程易之落眼在剛為她準備好的座椅之上,心裏不知是何滋味。
陸安琪大歎一聲,“正好,我也累了。”一偏身坐下,抬頭對著程易之笑,續道,“二哥哥,你也搬個椅子來坐一坐吧。”
程易之抬腕看了看表,已近九點,遂道,“安琪,明天還有工作,不如我先送你回家。”
陸安琪本來不願就此離去,但看看遠處的鄺心玫,再看看身邊的程易之,便點頭同意。不知為何,陸安琪很不喜歡鄺心玫對待程易之的模樣,兩個人總是神神秘秘的說著似是隻有兩人才能明白的話,讓她覺得自己被排斥在他們的世界之外。
回去的路上依舊靜默。
陸安琪繼續用她自己的方式關心這程易之。該怎樣抓住這個男人的心?她有些茫然。
車停在家門外時已經九點半。程易之在車內與她告辭,待她離開後,便驅車離去,一點留戀都沒有,連晚安這樣的禮貌話也沒有說。
難道自己在他心中分量真的輕成這樣?
陸安琪不由咬了咬牙,她,隻是不服氣。
程易之沒有立時返回居所,他將車停在路邊,拿出電話,翻找出她的號碼。看著屏幕上那幾個數字,又是陌生又是熟悉。她習慣居於國外,不知國內的號碼是否依舊使用。

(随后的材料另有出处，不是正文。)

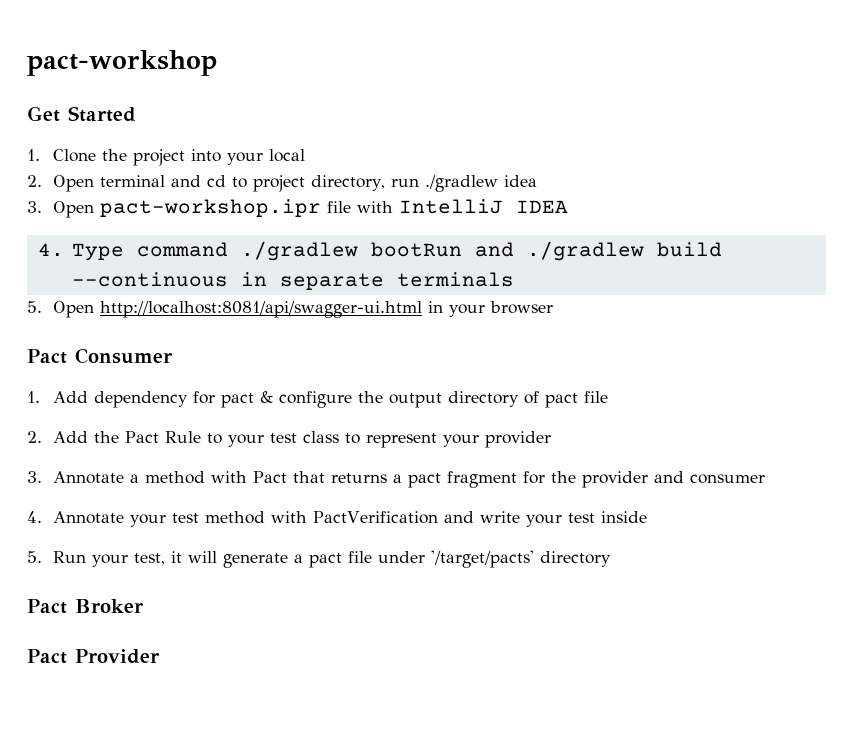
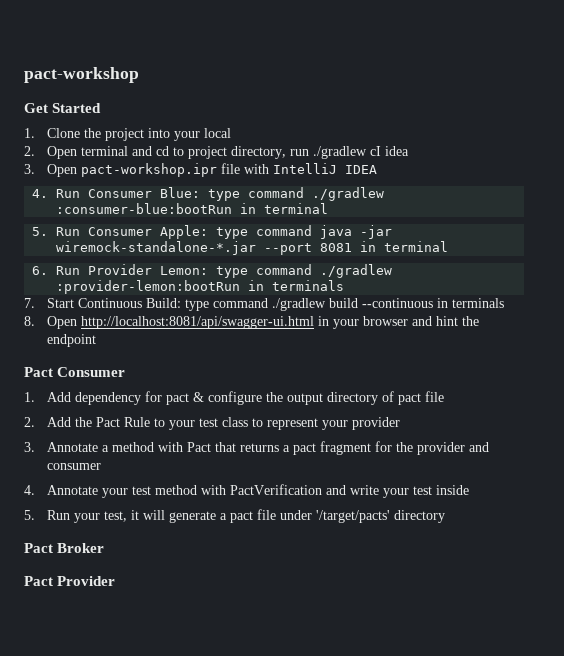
(498, 183) none -> [370,146,382,156] cI
[72,241,515,261] Type command ./gradlew bootRun and -> [55,187,384,201] [55,203,328,214] [32,225,392,239] [55,241,448,255] [32,264,392,278] [55,280,344,294] [24,298,269,311] Run Consumer Blue: type command ./gradlew :consumer-blue:bootRun in terminal // 5. Run Consumer Apple: type command java -jar wiremock-standalone-*.jar --port 8081 in terminal // 6. Run Provider Lemon: type command ./gradlew :provider-lemon:bootRun in terminals // 7. Start Continuous Build: type command
[280,272,515,290] [27,301,42,313] separate terminals // 5. -> [452,298,505,308] [24,316,35,326] terminals // 8.
(553, 307) none -> [412,316,480,326] [47,334,97,347] and hint the endpoint

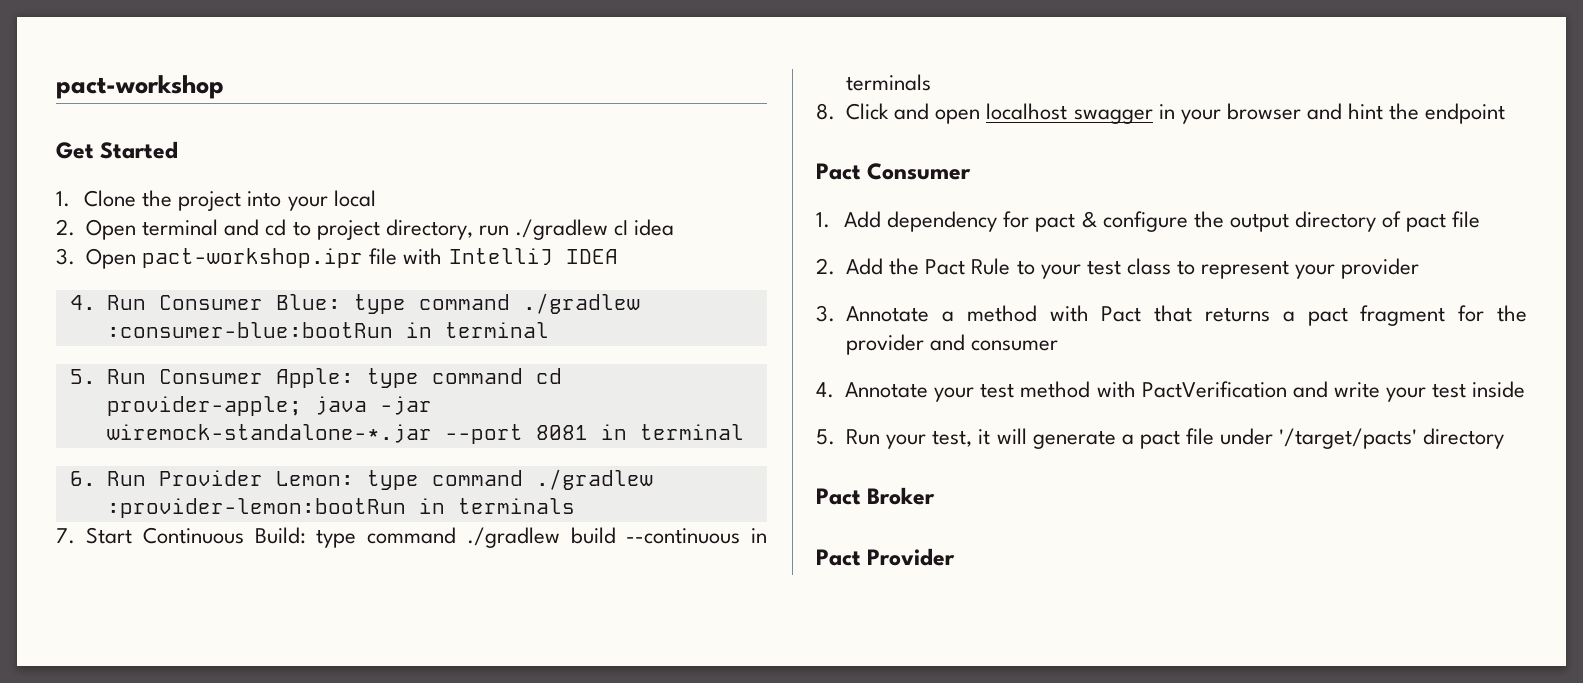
(312, 230) none -> [535,368,562,384] [106,396,302,416] cd provider-apple;
[47,316,315,329] Open http://localhost:8081/api/swagger-ui.html -> [846,103,1153,124] Click and open localhost swagger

電話撥了出去,‘嘟’聲響起。每響一聲,他便數一次,數了四下,電話通了,柔柔的一聲‘喂’傳來。
鄺心玫喜歡數字4,說是這是她的幸運數字。她的衣服,一律四顆紐扣,電話號碼以4結尾,旅遊隻住Four Seasons…
“我應該有強迫症,”鄺心玫曾自嘲道,“有時自己也覺得可怕,就是改不過來。”
“易之?”她的聲音再度傳來,“怎麽不說話?”
程易之從回憶中清醒,清了清嗓音,回,“沒什麽事……你們,還在爸爸那裏?”
“鑫之還在,”鄺心玫回道,“我覺得有些悶,你和安琪走後不久,我就一人先回了。現在已經快到家。”
“大哥和爸爸每天都在公司見麵的,哪來那麽多話好說?”程易之真有些生氣,鑫之竟然不陪著懷孕的妻子回家。
鄺心玫輕笑幾聲,道,“他是想先送我,我拒絕了。”停頓一刻,再道,“我沒事,易之,多謝你關心。”
程易之又是呼吸一滯,印象中鄺心玫從不曾用這樣語氣與他說話。看來快當媽媽的她真實變化良多。
他沉默著。
“易之?”鄺心玫輕喚道。
“嗯,在。”他答。
鄺心玫停了停,小心道,“安琪沒和你鬧別扭吧?”
程易之挑眉訝問,“沒有,怎麽了?”
“沒什麽。”鄺心玫的語氣裏明顯的有著什麽,“我快到家,你也早點休息吧。”
“我和安琪,”程易之下意識道,“真沒什麽。”
她一聲輕笑傳來,之後便將電話掛斷。